• **REQUEST**: Rewrite the lines from the one containing "order: Bryopsidales" through the one containing "order: Myrtales", changing "collectors" to "collected by" and leaving everything else unchanged.

++++ RECORDED DATA

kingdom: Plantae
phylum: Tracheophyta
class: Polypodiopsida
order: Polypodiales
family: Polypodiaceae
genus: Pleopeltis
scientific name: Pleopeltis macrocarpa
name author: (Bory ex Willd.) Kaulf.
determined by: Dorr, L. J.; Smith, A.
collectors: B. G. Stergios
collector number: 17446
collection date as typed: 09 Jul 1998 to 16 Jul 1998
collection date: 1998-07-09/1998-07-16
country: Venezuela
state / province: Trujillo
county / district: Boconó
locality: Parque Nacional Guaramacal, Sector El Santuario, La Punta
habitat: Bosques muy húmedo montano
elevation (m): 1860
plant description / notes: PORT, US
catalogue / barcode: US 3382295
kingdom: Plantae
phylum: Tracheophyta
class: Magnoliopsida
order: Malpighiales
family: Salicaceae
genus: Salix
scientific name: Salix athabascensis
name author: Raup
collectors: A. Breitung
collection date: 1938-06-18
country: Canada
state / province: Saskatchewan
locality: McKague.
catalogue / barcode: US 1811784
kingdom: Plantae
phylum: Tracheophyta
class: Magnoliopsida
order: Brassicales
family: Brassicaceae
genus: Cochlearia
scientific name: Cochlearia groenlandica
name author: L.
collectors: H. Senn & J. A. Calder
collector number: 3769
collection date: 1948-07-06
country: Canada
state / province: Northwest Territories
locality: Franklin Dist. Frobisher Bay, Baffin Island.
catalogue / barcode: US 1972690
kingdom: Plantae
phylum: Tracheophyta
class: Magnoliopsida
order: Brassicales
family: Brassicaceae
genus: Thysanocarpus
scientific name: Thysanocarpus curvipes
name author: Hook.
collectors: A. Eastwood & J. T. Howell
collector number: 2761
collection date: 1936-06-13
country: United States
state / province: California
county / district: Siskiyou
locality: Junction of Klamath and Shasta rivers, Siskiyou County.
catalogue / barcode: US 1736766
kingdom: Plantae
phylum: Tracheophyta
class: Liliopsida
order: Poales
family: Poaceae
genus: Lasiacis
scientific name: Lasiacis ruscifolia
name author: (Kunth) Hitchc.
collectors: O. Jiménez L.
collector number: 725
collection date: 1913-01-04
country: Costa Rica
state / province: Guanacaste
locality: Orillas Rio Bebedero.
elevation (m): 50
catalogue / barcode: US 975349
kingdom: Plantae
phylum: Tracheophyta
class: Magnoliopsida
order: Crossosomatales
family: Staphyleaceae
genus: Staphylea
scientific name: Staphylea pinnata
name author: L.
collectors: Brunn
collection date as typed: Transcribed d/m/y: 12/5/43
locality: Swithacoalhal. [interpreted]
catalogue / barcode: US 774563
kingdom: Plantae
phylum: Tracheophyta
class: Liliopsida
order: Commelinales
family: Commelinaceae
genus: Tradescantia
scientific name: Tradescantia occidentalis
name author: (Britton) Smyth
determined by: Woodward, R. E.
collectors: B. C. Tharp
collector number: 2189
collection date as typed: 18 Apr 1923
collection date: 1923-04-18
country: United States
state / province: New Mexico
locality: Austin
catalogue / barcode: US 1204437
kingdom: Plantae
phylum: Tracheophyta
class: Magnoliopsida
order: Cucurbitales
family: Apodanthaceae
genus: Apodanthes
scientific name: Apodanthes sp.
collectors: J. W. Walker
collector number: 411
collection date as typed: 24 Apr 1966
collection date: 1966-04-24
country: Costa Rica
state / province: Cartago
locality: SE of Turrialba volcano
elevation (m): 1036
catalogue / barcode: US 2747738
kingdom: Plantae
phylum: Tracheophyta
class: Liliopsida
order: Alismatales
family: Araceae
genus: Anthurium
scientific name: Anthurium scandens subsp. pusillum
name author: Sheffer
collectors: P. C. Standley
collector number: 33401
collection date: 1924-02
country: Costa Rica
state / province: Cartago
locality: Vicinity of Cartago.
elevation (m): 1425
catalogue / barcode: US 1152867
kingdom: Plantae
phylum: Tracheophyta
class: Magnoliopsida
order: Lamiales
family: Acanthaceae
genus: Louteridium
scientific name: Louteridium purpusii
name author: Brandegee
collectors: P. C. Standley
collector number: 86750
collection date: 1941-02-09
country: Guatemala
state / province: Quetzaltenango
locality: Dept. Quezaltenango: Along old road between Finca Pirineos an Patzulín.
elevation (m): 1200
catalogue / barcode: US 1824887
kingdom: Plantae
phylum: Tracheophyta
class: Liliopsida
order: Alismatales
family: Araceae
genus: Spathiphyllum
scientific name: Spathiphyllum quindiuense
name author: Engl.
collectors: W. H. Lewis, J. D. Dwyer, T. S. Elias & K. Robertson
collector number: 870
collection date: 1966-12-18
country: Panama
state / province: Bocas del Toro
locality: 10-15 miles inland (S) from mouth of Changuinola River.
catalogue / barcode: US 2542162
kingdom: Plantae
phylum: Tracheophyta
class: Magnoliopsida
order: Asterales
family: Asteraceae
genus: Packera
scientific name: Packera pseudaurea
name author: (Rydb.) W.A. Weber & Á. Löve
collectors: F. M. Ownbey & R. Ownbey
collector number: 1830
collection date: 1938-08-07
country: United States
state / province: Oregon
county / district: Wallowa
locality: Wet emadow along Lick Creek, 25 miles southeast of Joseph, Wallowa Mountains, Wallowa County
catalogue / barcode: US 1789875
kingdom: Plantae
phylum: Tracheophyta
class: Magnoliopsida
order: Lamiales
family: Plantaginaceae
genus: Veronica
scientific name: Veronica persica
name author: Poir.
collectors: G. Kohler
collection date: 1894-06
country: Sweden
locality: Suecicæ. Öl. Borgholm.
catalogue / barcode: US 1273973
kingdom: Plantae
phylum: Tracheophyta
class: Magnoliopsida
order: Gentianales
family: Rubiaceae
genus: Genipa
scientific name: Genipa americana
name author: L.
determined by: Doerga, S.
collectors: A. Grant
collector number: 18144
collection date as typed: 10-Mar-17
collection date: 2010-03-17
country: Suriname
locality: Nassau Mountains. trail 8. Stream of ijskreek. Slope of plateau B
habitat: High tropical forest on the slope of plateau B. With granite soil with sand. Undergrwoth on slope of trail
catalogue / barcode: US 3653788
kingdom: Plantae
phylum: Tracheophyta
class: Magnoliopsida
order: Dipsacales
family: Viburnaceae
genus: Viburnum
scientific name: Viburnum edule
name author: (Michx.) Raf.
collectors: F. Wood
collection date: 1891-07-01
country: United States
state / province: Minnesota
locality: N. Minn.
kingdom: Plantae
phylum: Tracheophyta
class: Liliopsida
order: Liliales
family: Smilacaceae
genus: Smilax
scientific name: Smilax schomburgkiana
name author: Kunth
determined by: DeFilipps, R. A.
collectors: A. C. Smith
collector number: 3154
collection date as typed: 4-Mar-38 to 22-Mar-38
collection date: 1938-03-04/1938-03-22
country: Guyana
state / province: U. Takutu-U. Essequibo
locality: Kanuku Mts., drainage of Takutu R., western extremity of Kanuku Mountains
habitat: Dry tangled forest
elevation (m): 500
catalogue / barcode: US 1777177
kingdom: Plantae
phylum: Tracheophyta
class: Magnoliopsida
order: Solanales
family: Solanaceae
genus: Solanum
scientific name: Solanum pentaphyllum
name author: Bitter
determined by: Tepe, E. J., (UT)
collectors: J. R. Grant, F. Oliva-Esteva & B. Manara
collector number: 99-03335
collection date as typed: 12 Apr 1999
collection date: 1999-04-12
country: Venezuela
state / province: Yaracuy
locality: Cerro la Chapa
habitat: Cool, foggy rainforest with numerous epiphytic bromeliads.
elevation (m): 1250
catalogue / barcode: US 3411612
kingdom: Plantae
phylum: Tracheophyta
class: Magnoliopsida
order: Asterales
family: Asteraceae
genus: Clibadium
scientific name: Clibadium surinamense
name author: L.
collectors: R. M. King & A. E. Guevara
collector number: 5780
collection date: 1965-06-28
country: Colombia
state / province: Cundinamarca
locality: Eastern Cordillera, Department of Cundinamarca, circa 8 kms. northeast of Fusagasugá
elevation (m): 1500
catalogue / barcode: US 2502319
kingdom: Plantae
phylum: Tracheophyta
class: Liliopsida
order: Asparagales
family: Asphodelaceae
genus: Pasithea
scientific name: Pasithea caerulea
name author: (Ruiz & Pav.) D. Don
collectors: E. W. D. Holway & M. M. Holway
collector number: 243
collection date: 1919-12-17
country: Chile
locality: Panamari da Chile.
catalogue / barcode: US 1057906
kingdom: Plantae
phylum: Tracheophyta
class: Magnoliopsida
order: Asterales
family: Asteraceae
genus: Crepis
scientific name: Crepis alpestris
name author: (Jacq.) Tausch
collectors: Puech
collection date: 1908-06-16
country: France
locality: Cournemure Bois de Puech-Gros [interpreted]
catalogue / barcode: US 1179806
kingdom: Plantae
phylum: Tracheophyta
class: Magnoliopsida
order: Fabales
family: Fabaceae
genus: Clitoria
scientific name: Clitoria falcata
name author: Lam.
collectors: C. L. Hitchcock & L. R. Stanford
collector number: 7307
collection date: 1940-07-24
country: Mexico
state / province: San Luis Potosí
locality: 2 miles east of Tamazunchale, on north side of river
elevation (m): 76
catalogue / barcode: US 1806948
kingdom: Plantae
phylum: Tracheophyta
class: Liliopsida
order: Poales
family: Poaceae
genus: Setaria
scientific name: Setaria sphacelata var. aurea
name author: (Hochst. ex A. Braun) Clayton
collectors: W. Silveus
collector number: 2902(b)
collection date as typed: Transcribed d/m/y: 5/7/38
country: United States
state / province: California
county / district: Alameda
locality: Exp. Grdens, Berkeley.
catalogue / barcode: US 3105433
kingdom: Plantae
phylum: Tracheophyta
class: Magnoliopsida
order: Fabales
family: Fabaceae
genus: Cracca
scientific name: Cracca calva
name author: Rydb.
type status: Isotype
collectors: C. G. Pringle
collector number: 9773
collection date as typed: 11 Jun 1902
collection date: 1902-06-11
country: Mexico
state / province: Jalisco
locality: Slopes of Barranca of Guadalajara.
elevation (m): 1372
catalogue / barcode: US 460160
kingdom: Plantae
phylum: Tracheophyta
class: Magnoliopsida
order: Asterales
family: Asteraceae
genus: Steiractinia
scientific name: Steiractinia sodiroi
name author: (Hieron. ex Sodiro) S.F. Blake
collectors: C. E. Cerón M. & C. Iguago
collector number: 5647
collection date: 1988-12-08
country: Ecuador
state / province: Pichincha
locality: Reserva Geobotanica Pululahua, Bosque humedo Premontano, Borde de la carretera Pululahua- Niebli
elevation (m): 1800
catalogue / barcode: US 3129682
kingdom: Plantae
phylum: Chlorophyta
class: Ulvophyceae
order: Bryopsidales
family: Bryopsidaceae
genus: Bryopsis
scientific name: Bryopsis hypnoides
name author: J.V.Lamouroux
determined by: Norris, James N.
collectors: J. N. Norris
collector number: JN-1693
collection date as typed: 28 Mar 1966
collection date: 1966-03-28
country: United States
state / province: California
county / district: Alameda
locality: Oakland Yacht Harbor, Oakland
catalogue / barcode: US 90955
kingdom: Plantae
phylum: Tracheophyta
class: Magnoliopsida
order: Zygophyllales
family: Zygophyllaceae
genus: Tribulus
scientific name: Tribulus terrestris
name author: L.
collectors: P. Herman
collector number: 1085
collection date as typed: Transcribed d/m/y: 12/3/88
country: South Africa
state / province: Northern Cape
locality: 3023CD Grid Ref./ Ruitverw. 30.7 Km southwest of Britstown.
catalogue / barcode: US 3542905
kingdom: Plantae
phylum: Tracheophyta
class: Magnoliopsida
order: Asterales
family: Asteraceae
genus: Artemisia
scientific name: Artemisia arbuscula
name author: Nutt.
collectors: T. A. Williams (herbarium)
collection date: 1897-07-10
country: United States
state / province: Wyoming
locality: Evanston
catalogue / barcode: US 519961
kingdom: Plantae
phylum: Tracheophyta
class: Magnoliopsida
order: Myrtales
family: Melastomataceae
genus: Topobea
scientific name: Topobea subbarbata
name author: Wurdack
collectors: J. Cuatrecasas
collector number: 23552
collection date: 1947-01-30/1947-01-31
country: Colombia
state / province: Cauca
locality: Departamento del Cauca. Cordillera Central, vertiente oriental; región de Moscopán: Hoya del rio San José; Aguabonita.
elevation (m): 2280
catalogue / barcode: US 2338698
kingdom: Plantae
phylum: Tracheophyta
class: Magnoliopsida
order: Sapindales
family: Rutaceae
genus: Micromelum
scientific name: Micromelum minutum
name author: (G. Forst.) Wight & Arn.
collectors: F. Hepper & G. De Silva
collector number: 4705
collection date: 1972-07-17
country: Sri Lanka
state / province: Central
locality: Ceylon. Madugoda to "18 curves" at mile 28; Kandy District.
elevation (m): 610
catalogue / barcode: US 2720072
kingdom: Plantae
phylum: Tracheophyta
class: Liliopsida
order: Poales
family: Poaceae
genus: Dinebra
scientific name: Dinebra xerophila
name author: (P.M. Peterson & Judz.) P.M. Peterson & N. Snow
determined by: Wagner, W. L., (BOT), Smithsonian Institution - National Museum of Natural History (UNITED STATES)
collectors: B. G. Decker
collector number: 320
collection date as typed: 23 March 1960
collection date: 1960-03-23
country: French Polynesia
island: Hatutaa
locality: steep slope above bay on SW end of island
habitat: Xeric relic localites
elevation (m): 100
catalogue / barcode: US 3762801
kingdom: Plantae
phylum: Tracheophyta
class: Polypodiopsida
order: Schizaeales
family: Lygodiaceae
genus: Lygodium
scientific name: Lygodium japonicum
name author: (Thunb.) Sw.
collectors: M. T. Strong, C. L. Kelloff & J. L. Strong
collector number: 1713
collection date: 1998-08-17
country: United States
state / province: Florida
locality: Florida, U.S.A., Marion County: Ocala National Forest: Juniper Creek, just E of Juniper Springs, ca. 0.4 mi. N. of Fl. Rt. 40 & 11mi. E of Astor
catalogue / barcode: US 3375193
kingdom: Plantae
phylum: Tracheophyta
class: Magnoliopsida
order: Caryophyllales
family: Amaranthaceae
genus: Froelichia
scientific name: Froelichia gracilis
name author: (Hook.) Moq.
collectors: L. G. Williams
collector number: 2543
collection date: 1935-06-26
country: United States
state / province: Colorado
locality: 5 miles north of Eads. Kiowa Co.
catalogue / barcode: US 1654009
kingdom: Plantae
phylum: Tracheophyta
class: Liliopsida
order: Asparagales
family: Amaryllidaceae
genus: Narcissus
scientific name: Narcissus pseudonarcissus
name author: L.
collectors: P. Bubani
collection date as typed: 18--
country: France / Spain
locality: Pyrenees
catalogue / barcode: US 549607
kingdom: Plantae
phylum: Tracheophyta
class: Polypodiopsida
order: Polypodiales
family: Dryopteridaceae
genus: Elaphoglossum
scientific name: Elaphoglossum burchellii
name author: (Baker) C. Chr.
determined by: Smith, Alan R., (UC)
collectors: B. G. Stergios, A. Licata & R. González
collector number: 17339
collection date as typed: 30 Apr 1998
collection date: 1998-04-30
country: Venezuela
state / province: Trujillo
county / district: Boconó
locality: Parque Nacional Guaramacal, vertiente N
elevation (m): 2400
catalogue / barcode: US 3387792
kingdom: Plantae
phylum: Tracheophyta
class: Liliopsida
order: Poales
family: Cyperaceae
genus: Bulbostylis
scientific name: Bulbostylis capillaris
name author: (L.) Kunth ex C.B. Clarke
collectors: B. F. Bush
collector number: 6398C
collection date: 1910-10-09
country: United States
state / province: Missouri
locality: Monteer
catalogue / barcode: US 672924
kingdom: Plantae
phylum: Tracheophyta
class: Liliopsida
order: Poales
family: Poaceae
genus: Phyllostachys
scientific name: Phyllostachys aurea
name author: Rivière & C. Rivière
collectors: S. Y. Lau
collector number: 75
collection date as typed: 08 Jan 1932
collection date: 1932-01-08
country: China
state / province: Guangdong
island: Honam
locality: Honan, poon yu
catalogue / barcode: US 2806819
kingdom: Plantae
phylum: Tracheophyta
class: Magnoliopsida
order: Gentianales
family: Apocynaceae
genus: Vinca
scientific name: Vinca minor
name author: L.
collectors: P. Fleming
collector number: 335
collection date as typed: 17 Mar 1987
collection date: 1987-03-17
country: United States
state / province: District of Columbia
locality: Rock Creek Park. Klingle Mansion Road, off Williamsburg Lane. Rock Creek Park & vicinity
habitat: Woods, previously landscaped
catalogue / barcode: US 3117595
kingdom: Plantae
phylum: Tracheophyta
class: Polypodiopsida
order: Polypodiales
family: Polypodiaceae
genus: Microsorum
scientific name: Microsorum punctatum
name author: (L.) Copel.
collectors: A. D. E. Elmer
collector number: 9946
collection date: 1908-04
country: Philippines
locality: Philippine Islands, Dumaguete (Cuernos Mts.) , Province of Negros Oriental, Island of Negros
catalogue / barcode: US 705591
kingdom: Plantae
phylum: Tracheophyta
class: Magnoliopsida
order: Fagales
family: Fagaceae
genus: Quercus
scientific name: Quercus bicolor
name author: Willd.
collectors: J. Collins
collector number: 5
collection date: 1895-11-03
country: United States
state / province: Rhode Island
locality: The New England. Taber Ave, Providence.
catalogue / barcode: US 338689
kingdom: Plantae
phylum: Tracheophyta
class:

++++++++

• **RIGHT ANSWER**:
order: Bryopsidales
family: Bryopsidaceae
genus: Bryopsis
scientific name: Bryopsis hypnoides
name author: J.V.Lamouroux
determined by: Norris, James N.
collected by: J. N. Norris
collector number: JN-1693
collection date as typed: 28 Mar 1966
collection date: 1966-03-28
country: United States
state / province: California
county / district: Alameda
locality: Oakland Yacht Harbor, Oakland
catalogue / barcode: US 90955
kingdom: Plantae
phylum: Tracheophyta
class: Magnoliopsida
order: Zygophyllales
family: Zygophyllaceae
genus: Tribulus
scientific name: Tribulus terrestris
name author: L.
collected by: P. Herman
collector number: 1085
collection date as typed: Transcribed d/m/y: 12/3/88
country: South Africa
state / province: Northern Cape
locality: 3023CD Grid Ref./ Ruitverw. 30.7 Km southwest of Britstown.
catalogue / barcode: US 3542905
kingdom: Plantae
phylum: Tracheophyta
class: Magnoliopsida
order: Asterales
family: Asteraceae
genus: Artemisia
scientific name: Artemisia arbuscula
name author: Nutt.
collected by: T. A. Williams (herbarium)
collection date: 1897-07-10
country: United States
state / province: Wyoming
locality: Evanston
catalogue / barcode: US 519961
kingdom: Plantae
phylum: Tracheophyta
class: Magnoliopsida
order: Myrtales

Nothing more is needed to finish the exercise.